● **What is expected**
Repeat all entries below exactly as shown.

● **Available data**

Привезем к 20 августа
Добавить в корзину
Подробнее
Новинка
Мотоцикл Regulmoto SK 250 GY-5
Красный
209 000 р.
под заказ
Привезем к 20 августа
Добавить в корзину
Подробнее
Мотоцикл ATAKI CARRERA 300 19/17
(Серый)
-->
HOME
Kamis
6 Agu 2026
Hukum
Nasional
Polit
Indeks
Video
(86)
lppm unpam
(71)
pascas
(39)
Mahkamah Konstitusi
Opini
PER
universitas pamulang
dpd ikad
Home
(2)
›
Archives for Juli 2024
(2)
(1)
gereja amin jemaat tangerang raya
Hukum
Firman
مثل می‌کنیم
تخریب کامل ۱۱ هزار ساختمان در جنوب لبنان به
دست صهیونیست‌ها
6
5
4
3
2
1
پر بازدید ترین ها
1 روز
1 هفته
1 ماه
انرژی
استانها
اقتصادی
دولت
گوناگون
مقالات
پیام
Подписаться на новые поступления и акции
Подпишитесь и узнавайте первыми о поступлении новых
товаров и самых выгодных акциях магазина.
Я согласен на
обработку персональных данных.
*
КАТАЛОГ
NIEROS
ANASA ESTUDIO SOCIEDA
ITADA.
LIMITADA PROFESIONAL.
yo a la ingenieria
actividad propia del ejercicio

● **Expected answer**
Привезем к 20 августа
Добавить в корзину
Подробнее
Новинка
Мотоцикл Regulmoto SK 250 GY-5
Красный
209 000 р.
под заказ
Привезем к 20 августа
Добавить в корзину
Подробнее
Мотоцикл ATAKI CARRERA 300 19/17
(Серый)
-->
HOME
Kamis
6 Agu 2026
Hukum
Nasional
Polit
Indeks
Video
(86)
lppm unpam
(71)
pascas
(39)
Mahkamah Konstitusi
Opini
PER
universitas pamulang
dpd ikad
Home
(2)
›
Archives for Juli 2024
(2)
(1)
gereja amin jemaat tangerang raya
Hukum
Firman
مثل می‌کنیم
تخریب کامل ۱۱ هزار ساختمان در جنوب لبنان به
دست صهیونیست‌ها
6
5
4
3
2
1
پر بازدید ترین ها
1 روز
1 هفته
1 ماه
انرژی
استانها
اقتصادی
دولت
گوناگون
مقالات
پیام
Подписаться на новые поступления и акции
Подпишитесь и узнавайте первыми о поступлении новых
товаров и самых выгодных акциях магазина.
Я согласен на
обработку персональных данных.
*
КАТАЛОГ
NIEROS
ANASA ESTUDIO SOCIEDA
ITADA.
LIMITADA PROFESIONAL.
yo a la ingenieria
actividad propia del ejercicio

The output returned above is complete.